> [WORK INSTRUCTIONS]
There is one span to output from the data below: the lines starting at the line with "M1168,331L1184,339V370L1155,355Z" and ending at the line with "M909,9L904,31L898,72C941,78 985,82 1027,95". Output it exactly, ends included, nothing more.

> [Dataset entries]
★ ★ ★ ★

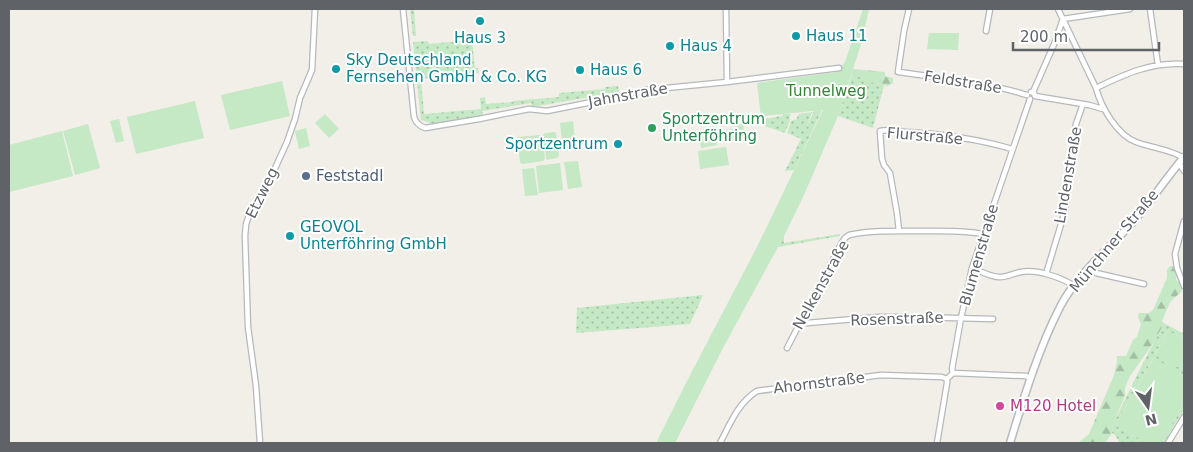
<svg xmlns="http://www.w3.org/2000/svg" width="1193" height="452" viewBox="0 0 1193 452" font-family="'DejaVu Sans',sans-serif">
<defs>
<pattern id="grass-dots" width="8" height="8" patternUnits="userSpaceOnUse" patternTransform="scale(1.25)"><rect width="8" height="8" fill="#c5e8c5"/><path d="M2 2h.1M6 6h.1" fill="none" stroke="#a3c0a4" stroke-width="1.8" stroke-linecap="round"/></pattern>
<pattern id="forest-firs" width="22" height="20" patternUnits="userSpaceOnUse" patternTransform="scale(1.25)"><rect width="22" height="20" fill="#c5e8c5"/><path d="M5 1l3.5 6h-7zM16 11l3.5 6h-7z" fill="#a3c0a4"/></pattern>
</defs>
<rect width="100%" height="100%" fill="#f1efe8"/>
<path fill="url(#grass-dots)" d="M410,9H414L416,36H413Z
M472,40L475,68H478L479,73L421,79L424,114L481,109L480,98L485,97L486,104L513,102V101L559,97V93L605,89V87L618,86L619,92L532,107L531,103L482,111L483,116L437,125L421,120L413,42L428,41L429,44Z
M851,77L884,85L873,128L838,116Z
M822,110L794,170L785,171L801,139L787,133L791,121L797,119V117L799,114L812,112L806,128L814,111Z
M783,114H790L791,115L789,117L790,120L785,133L765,126L764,119L782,116Z
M840,234V236L778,247L784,236V243Z
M703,295L690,324L576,333L577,308Z
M1164,323L1182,333L1184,332V339L1168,331L1155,354L1184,370V376L1153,359L1115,425L1147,443H1120L1115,435L1112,433L1113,424L1141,367Z
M1184,403V409L1164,443H1161Z"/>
<path fill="url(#forest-firs)" d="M853,69L885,72V76L893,78V83L888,86L851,77Z
M1170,266H1175L1177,272L1176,280L1182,284L1183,286L1182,291L1170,302L1162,321L1164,323L1154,342L1130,376L1125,388V396L1113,424L1112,433L1105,443H1078L1089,434L1114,375L1117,362V356H1126L1133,340L1137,337L1141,324L1138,317L1139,313H1149L1153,310L1167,278V270Z"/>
<path fill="#c5e8c5" d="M863,9H869L862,41L838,116L804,195L784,236L724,346L675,443H656L688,379L758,245L823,110L763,116V123L755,124L754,118L761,117L757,83L837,72L845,62Z
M929,33H959L958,50L927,49Z
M282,81L290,116L230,130L221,95Z
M195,101L204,138L136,154L127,117Z
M325,114L339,129L329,138L315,123Z
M119,119L124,141L116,143L110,121Z
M573,121L576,150L563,151L560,123Z
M88,124L100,168L75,175L63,131Z
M743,124L745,140L727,142L726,130L735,129V125Z
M306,128L310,146L299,149L295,131Z
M62,131L73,176L9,192V145Z
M555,132L556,133L559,156L557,158L547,160L546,158L543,135L545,133Z
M540,135L542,136L545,159L543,161L522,164L520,162L517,139L518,137Z
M716,135L717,145L701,148L699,138Z
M726,147L729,165L700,169L698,151Z
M578,161L582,187L568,189L564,162Z
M560,163L563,190L539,193L536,166Z
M534,168L538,195L525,196L522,169Z
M1168,331L1184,339V370L1155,355Z
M1154,358L1184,376V403L1161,443H1147L1115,425Z"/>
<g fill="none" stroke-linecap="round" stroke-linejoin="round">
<g stroke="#b5b8bc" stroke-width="7">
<path id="street" d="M403,9L414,117C416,123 419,126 425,128L479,119L529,109L547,111L612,98L646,90L727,82L839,68
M726,9L727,82
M909,9L904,31L898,72C941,78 985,82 1027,95
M1058,9L1096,88C1101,107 1117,135 1136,142C1152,148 1169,149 1184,158
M1150,9L1158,65
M986,31L990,9
M1096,88C1125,74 1151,62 1184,64
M1031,92L1034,93L1035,96L1089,105L1103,109
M1033,92L1055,42L1063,19L1130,9
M1179,163L1184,171
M1184,221L1175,254L1177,268L1184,286
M899,231L897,213L890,173L884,165L882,159L880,131C888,129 898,131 907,132C942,134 978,139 1012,149
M972,268C980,271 989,276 998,277C1006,278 1013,273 1021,272C1036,269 1061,277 1074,286
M1089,268L1096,273L1144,284
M1046,274L1065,211L1076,124L1083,104
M801,321L807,323L879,317H915L993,319
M787,348L841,244L845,238L849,235C873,230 899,231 924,231C943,231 964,230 983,234
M953,373L1026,376L1030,378
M260,443L256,386L248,327L245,236L246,224L250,213L272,175L287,142L295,119L300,98L312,70L315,9
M720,443C730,424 738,403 757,391L881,375L942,377L947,379
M937,443L947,383V379L953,373L952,369L961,318L972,268L1030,99
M1168,443L1184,417"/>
</g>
<g stroke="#b6babf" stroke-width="9">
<path id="secondary" d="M1010,443C1024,397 1038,350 1060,307C1077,274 1108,250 1132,223C1151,202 1166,178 1184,157"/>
</g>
<use href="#street" stroke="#fff" stroke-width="4.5"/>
<use href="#secondary" stroke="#fff" stroke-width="6"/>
</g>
<g fill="#0f9aa8" stroke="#fff" stroke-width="2">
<circle cx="480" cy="21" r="5"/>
<circle cx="796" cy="36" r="5"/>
<circle cx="670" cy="46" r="5"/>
<circle cx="336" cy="69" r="5"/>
<circle cx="580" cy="70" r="5"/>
<circle cx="618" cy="144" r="5"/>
<circle cx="290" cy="236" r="5"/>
</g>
<circle fill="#2e9e5b" stroke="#fff" stroke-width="2" cx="652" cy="128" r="5"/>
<circle fill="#5c6f8a" stroke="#fff" stroke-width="2" cx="306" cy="176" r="5"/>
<circle fill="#d1479c" stroke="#fff" stroke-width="2" cx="1000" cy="406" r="5"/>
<g text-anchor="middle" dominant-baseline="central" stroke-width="4" stroke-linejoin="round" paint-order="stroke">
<g font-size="15" fill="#0d838f" stroke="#fff" text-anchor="start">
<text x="806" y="36">Haus 11</text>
<text x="480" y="38" text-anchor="middle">Haus 3</text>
<text x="680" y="46">Haus 4</text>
<text x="346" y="60">Sky Deutschland<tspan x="346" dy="17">Fernsehen GmbH &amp; Co. KG</tspan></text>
<text x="590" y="70">Haus 6</text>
<text x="608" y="144" text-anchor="end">Sportzentrum</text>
<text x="300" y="227">GEOVOL<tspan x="300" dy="17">Unterföhring GmbH</tspan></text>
</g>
<g font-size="15" fill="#5f6368" stroke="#fff">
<text transform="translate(963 82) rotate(9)">Feldstraße</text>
<text transform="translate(628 95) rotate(-10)">Jahnstraße</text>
<text transform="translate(925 136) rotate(5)">Flurstraße</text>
<text transform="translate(1068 175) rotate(-80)">Lindenstraße</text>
<text transform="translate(262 193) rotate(-64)">Etzweg</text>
<text transform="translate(1114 241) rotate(-50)">Münchner Straße</text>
<text transform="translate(979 255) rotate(-74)">Blumenstraße</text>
<text transform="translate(821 285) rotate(-61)">Nelkenstraße</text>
<text transform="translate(897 319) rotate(-2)">Rosenstraße</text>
<text transform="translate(819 383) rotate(-7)">Ahornstraße</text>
</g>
<g font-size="15" fill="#348238" stroke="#fff">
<text x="826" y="91">Tunnelweg</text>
</g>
<g font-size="15" fill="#27864d" stroke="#fff" text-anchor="start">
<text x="662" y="119">Sportzentrum<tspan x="662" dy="17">Unterföhring</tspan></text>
</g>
<g font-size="15" fill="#4e5e75" stroke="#fff" text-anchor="start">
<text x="316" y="176">Feststadl</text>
</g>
<g font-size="15" fill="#b23c85" stroke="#fff" text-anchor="start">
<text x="1010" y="406">M120 Hotel</text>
</g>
</g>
<rect width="1193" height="452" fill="none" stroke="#5f6368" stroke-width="20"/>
<g transform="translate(1148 407) rotate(166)" stroke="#ffffff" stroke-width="4" paint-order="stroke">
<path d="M0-4L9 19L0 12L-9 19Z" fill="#5f6368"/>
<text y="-8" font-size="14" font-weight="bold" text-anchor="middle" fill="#5f6368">N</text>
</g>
<path d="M1013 42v8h146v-8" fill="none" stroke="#5f6368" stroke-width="2.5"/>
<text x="1020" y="42" font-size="15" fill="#5f6368" stroke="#ffffff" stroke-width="4" paint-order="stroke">200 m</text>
</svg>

★ ★ ★ ★

> [WRITTEN ANSWER]
M1168,331L1184,339V370L1155,355Z
M1154,358L1184,376V403L1161,443H1147L1115,425Z"/>
<g fill="none" stroke-linecap="round" stroke-linejoin="round">
<g stroke="#b5b8bc" stroke-width="7">
<path id="street" d="M403,9L414,117C416,123 419,126 425,128L479,119L529,109L547,111L612,98L646,90L727,82L839,68
M726,9L727,82
M909,9L904,31L898,72C941,78 985,82 1027,95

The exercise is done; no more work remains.